- **Data for processing**
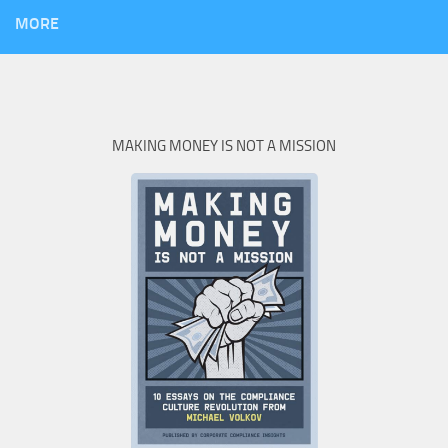
MORE
MAKING MONEY IS NOT A MISSION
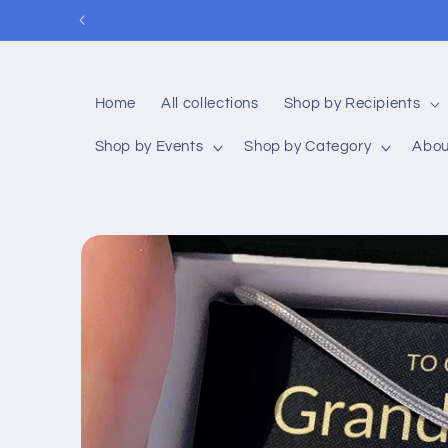
Skip to
content
Home
All collections
Shop by Recipients
Shop by Events
Shop by Category
Abou
Skip to
product
information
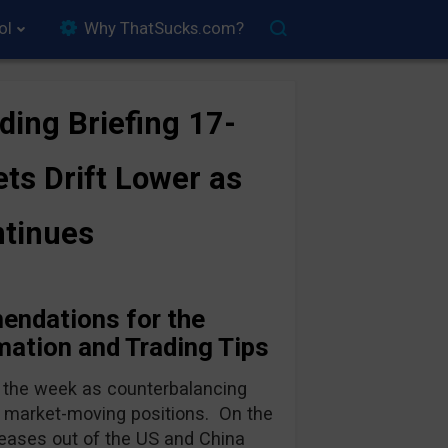
ol
Why ThatSucks.com?
ding Briefing 17-
ts Drift Lower as
ntinues
endations for the
ation and Trading Tips
 the week as counterbalancing
e, market-moving positions. On the
leases out of the US and China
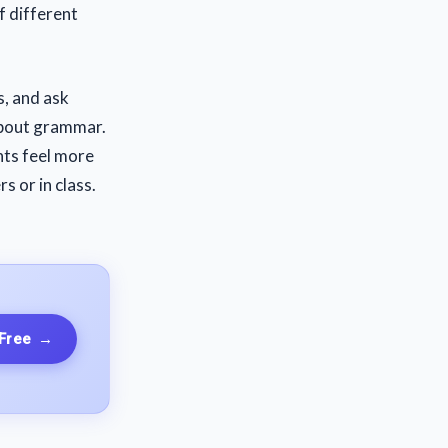
f different
s, and ask
about grammar.
nts feel more
 or in class.
 Free
→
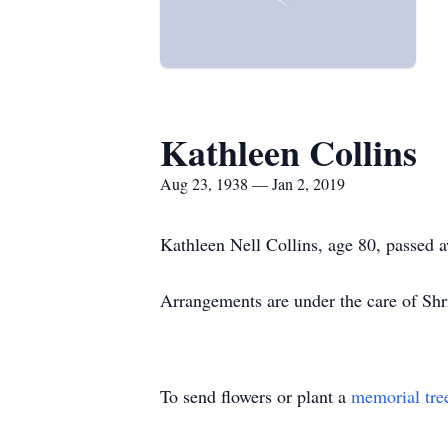
Kathleen Collins
Aug 23, 1938 — Jan 2, 2019
Kathleen Nell Collins, age 80, passed 
Arrangements are under the care of S
To send flowers or plant a
memorial tre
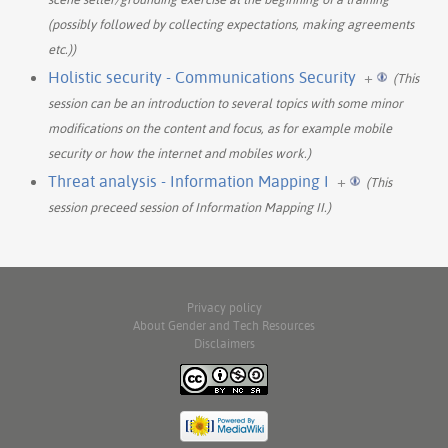
(possibly followed by collecting expectations, making agreements
etc.))
Holistic security - Communications Security
+
(This
session can be an introduction to several topics with some minor
modifications on the content and focus, as for example mobile
security or how the internet and mobiles work.)
Threat analysis - Information Mapping I
+
(This
session preceed session of Information Mapping II.)
Privacy policy
About Gender and Tech Resources
Disclaimers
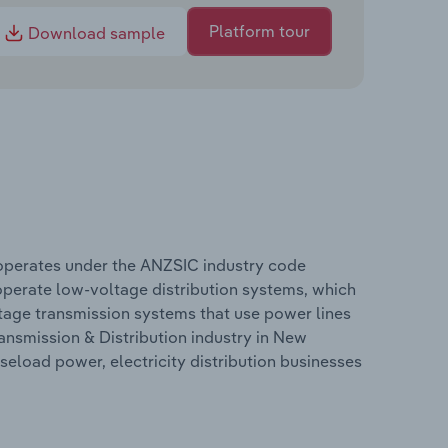
Platform tour
Download sample
d operates under the ANZSIC industry code
 operate low-voltage distribution systems, which
ltage transmission systems that use power lines
ransmission & Distribution industry in New
aseload power, electricity distribution businesses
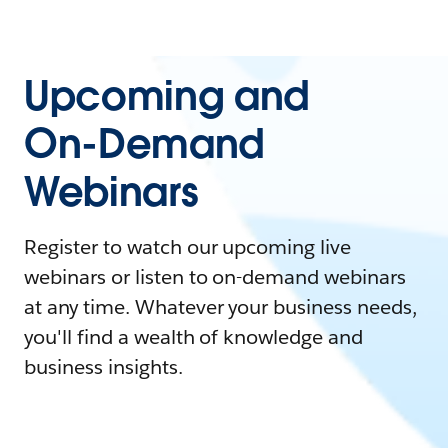
Upcoming and
On-Demand
Webinars
Register to watch our upcoming live
webinars or listen to on-demand webinars
at any time. Whatever your business needs,
you'll find a wealth of knowledge and
business insights.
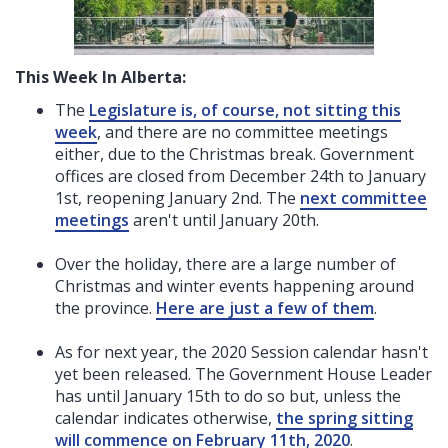
This Week In Alberta:
The
Legislature is, of course, not sitting this
week
, and there are no committee meetings
either, due to the Christmas break.
Government
offices are closed from December 24th to January
1st, reopening January 2nd. The
next committee
meetings
aren't until January 20th.
Over the holiday, there are a large number of
Christmas and winter events happening around
the province.
Here are just a few of them
.
As for next year, the 2020 Session calendar hasn't
yet been released. The Government House Leader
has until January 15th to do so but, unless the
calendar indicates otherwise,
the spring sitting
will commence on February 11th, 2020
.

- **What is expected**
Reproduce the text of every row above verbatim, without the pictures.

- **Answer space**
MORE
MAKING MONEY IS NOT A MISSION
Skip to
content
Home
All collections
Shop by Recipients
Shop by Events
Shop by Category
Abou
Skip to
product
information
ol
Why ThatSucks.com?
ding Briefing 17-
ts Drift Lower as
ntinues
endations for the
ation and Trading Tips
 the week as counterbalancing
e, market-moving positions. On the
leases out of the US and China
f different
s, and ask
about grammar.
nts feel more
 or in class.
 Free
→
Kathleen Collins
Aug 23, 1938 — Jan 2, 2019
Kathleen Nell Collins, age 80, passed 
Arrangements are under the care of S
To send flowers or plant a
memorial tre
(possibly followed by collecting expectations, making agreements
etc.))
Holistic security - Communications Security
+
(This
session can be an introduction to several topics with some minor
modifications on the content and focus, as for example mobile
security or how the internet and mobiles work.)
Threat analysis - Information Mapping I
+
(This
session preceed session of Information Mapping II.)
Privacy policy
About Gender and Tech Resources
Disclaimers
Platform tour
Download sample
d operates under the ANZSIC industry code
 operate low-voltage distribution systems, which
ltage transmission systems that use power lines
ransmission & Distribution industry in New
aseload power, electricity distribution businesses
Upcoming and
On-Demand
Webinars
Register to watch our upcoming live
webinars or listen to on-demand webinars
at any time. Whatever your business needs,
you'll find a wealth of knowledge and
business insights.
This Week In Alberta:
The
Legislature is, of course, not sitting this
week
, and there are no committee meetings
either, due to the Christmas break.
Government
offices are closed from December 24th to January
1st, reopening January 2nd. The
next committee
meetings
aren't until January 20th.
Over the holiday, there are a large number of
Christmas and winter events happening around
the province.
Here are just a few of them
.
As for next year, the 2020 Session calendar hasn't
yet been released. The Government House Leader
has until January 15th to do so but, unless the
calendar indicates otherwise,
the spring sitting
will commence on February 11th, 2020
.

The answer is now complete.